# Modelo 210, services



## IKnowNothing (Nov 9, 2018)

My fiance and I own a property north of Malaga, aquired in mid-december 2018. Have studied the tax rules and I'm convinced we have to submit two different Modelo 210 forms since we own the property jointly. We do not rent it out, will not use it more than six months yearly, and we have no Spanish incomes. IBI, water, electricity are drawn automatically from our Spanish bank account. So I think it's really just the question of filling in Modelo 210 forms every December and setting up to have the IRNR (Impuesto sobre la Renta de no Residentes sin establecimiento permanente) drawn automatically too.


Still have a few questions though:
1. Does anyone here know if we have to submit our first forms now in December 2019, or can it wait until 2020 (as we only owned the property during the last two weeks of 2018)?

2. Was hoping to use advoco.es since our lawyer charges a hefty 200 E + tax for helping us out with this rather simple form (we're very poor at Spanish). But are advoco.es still accepting new customers? Their site seems to not have been updated since 2015, and their contact form seems to have been discontinued.

EXERCISE OBJECTIVE
Please update the forum thread from "## IKnowNothing (Nov" up to and including "weeks of 2018)?", changing "fiance" to "partner". The entries are separate material, apart from the forum thread.

INFORMATION SUPPLIED
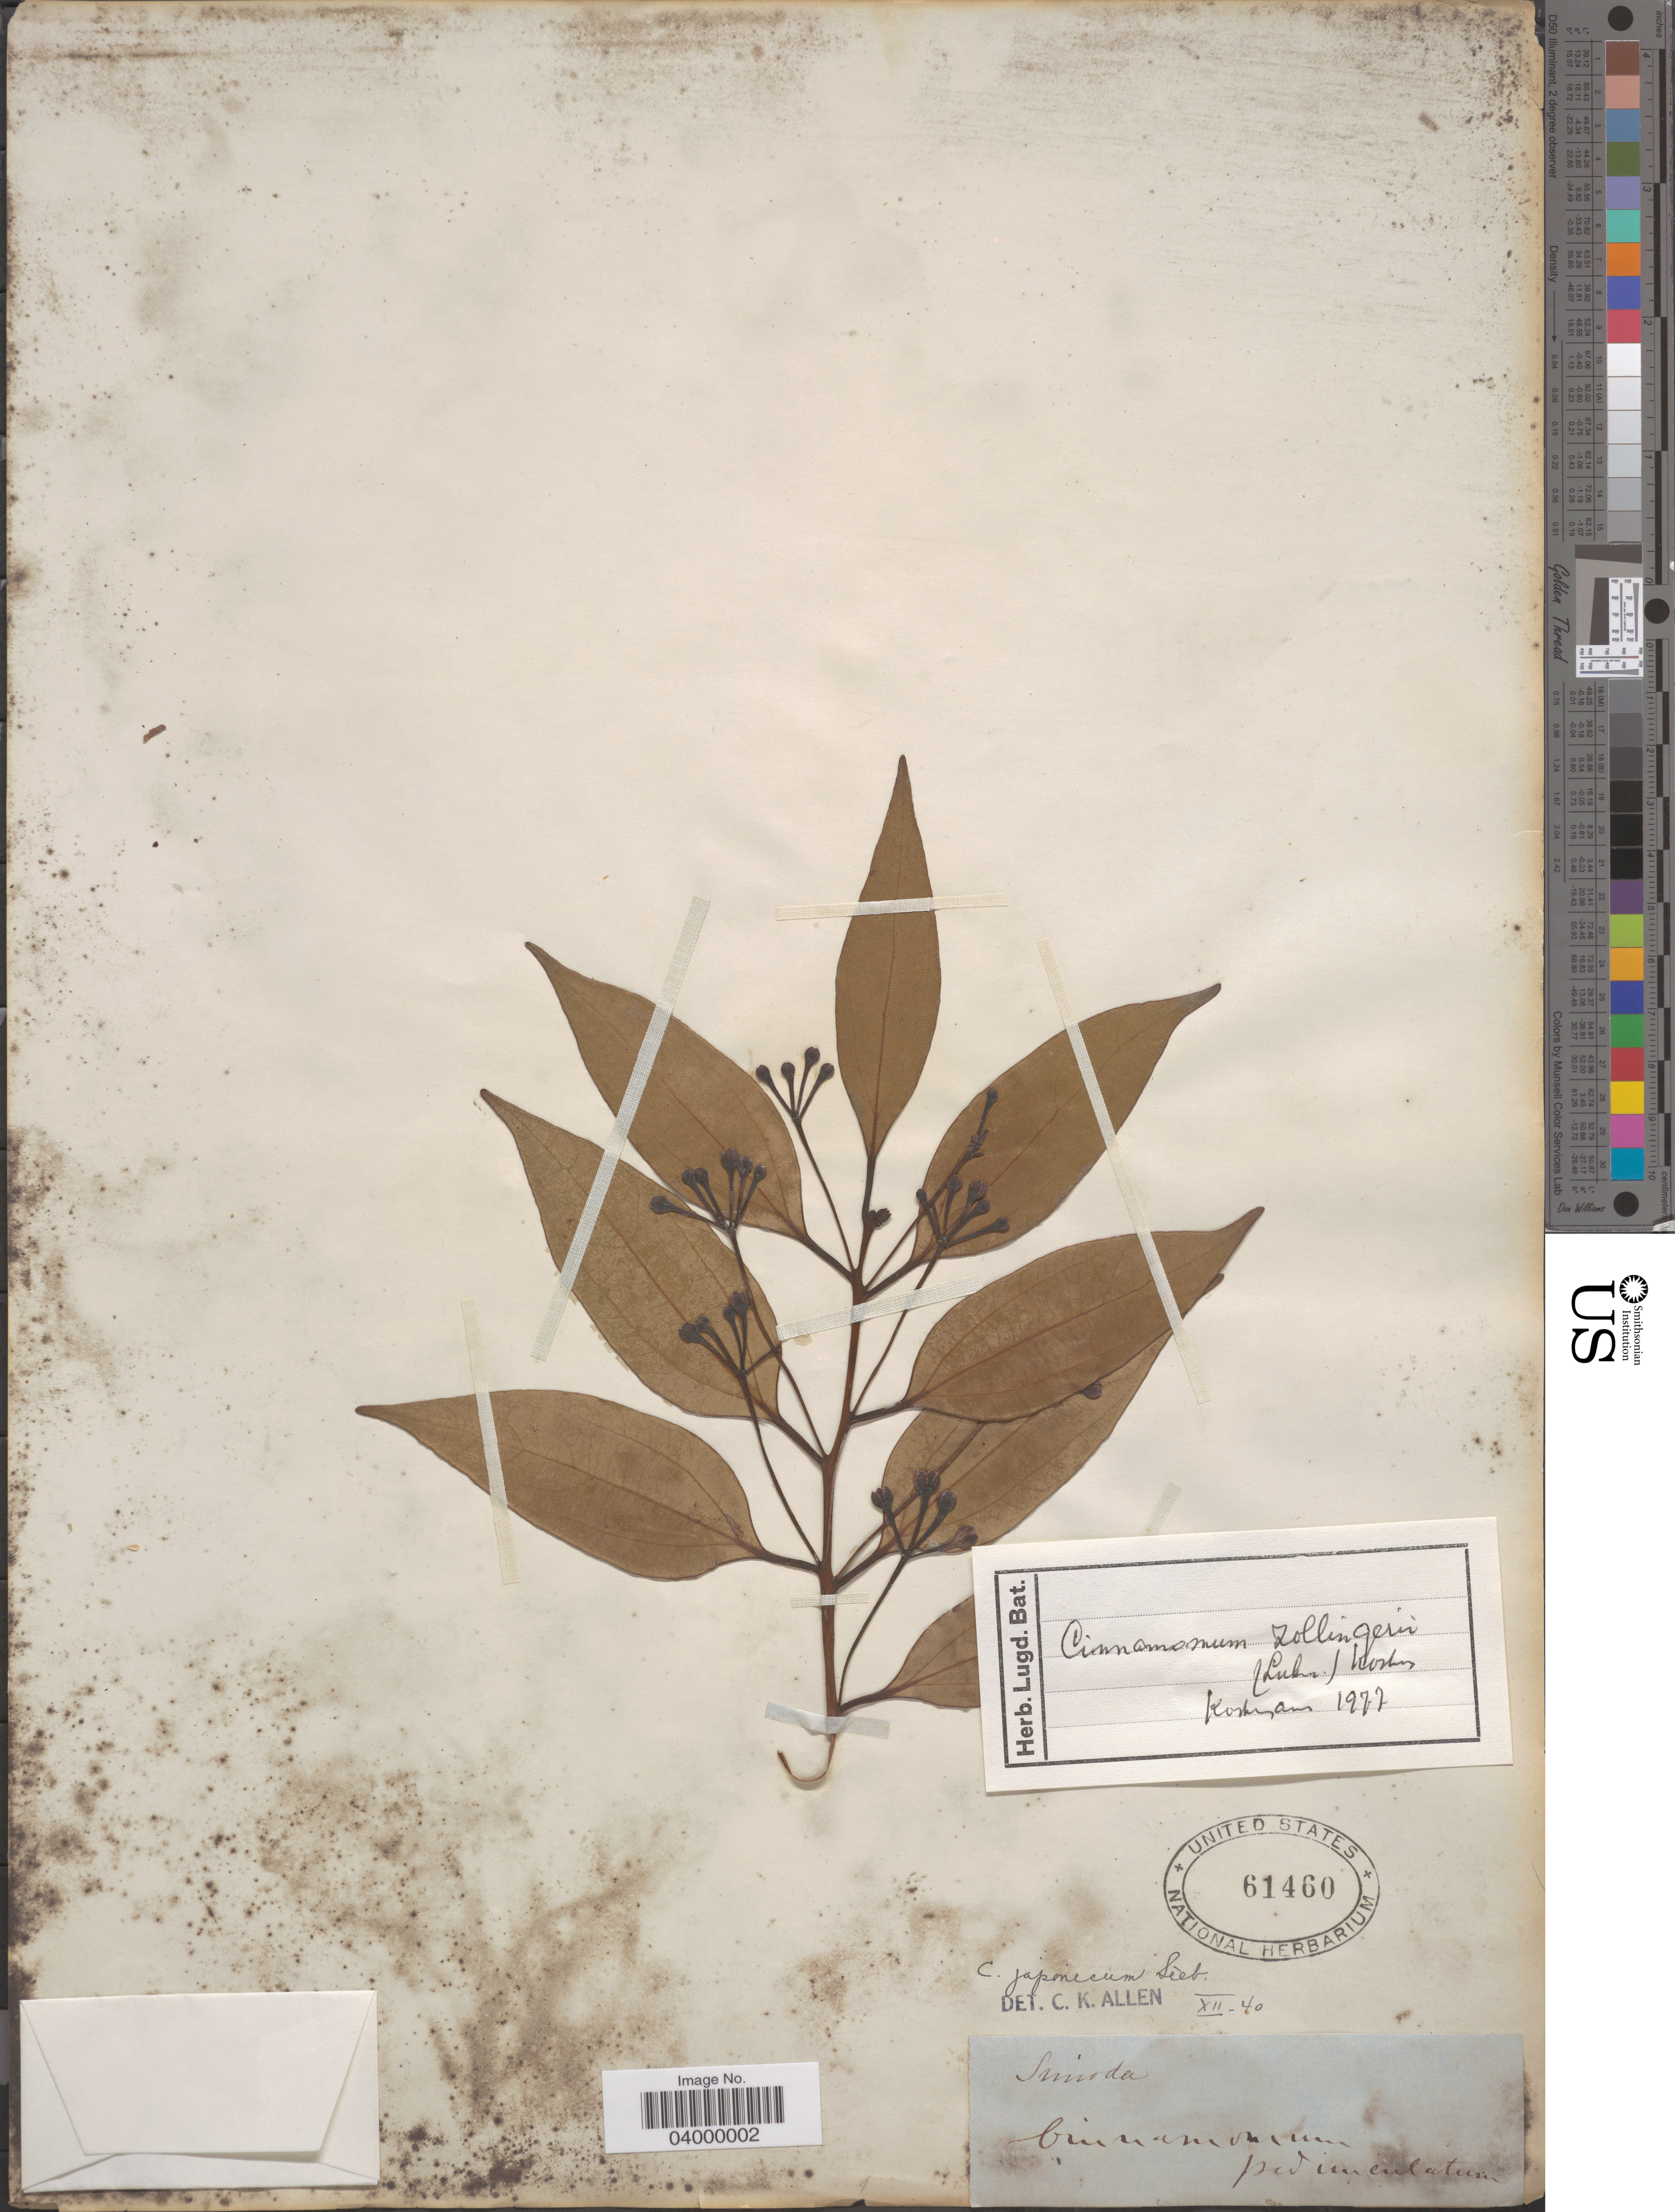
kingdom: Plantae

...

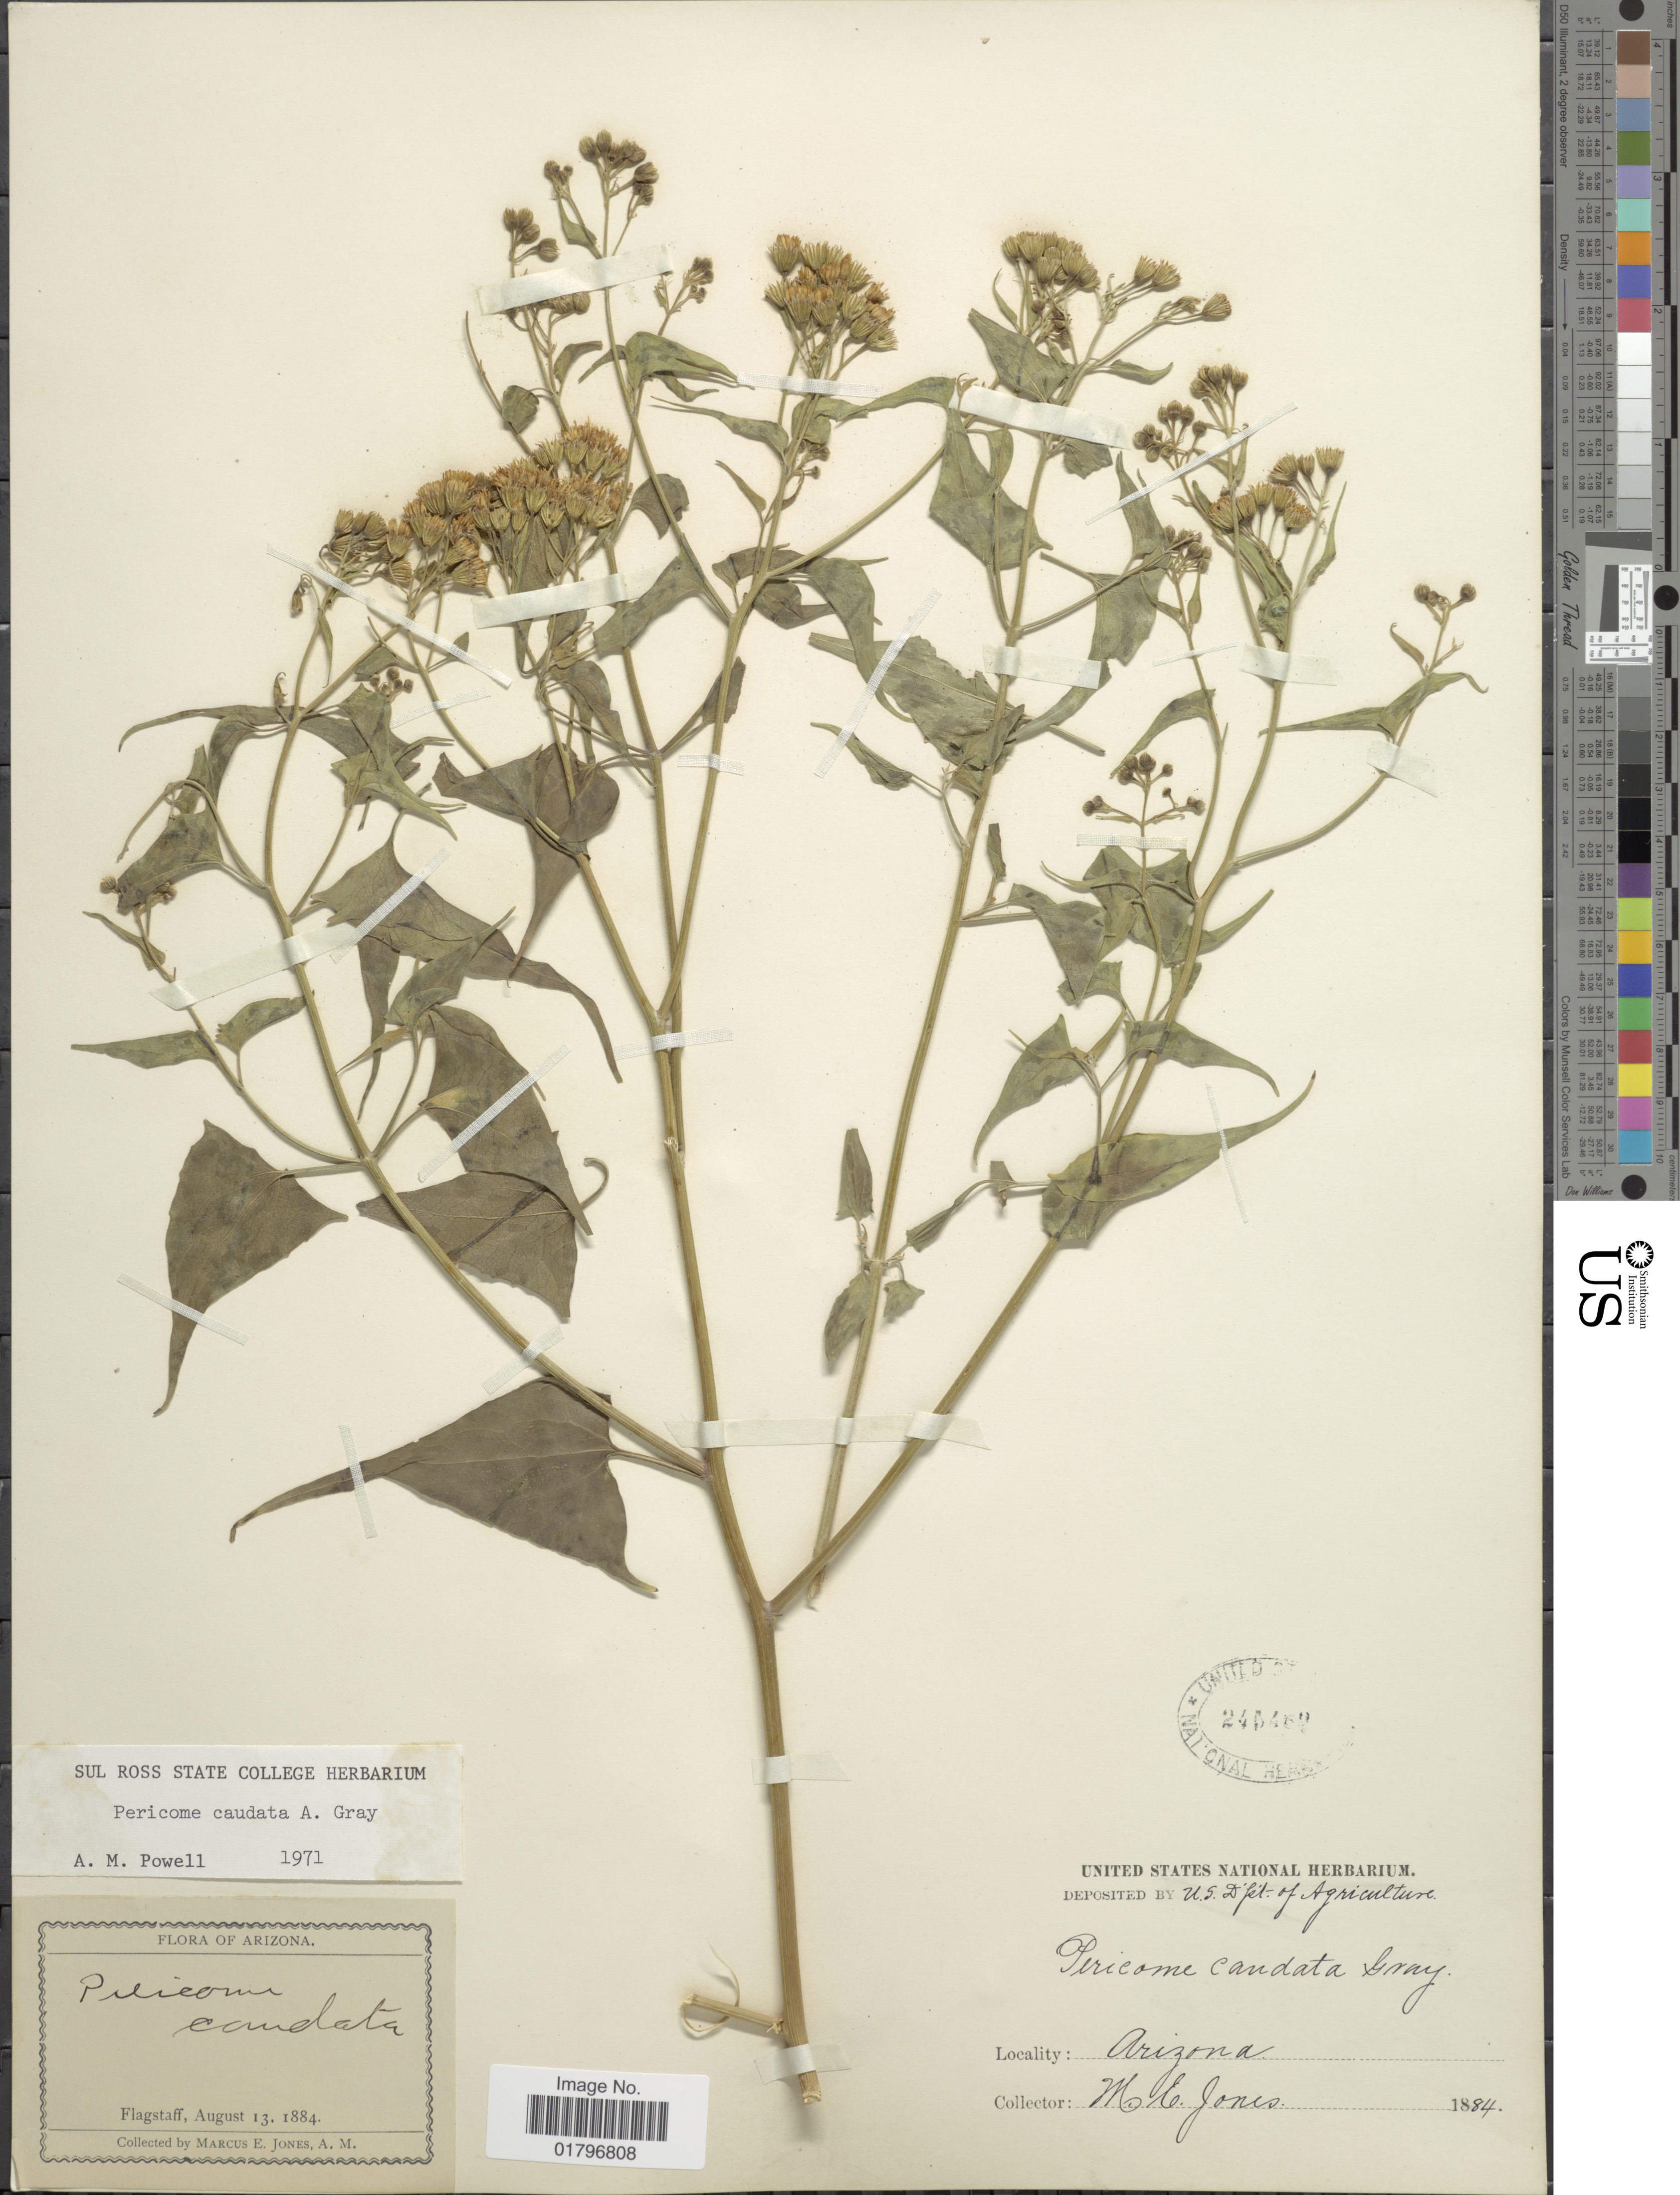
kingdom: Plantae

RESPONSE
## IKnowNothing (Nov 9, 2018)

My partner and I own a property north of Malaga, aquired in mid-december 2018. Have studied the tax rules and I'm convinced we have to submit two different Modelo 210 forms since we own the property jointly. We do not rent it out, will not use it more than six months yearly, and we have no Spanish incomes. IBI, water, electricity are drawn automatically from our Spanish bank account. So I think it's really just the question of filling in Modelo 210 forms every December and setting up to have the IRNR (Impuesto sobre la Renta de no Residentes sin establecimiento permanente) drawn automatically too.


Still have a few questions though:
1. Does anyone here know if we have to submit our first forms now in December 2019, or can it wait until 2020 (as we only owned the property during the last two weeks of 2018)?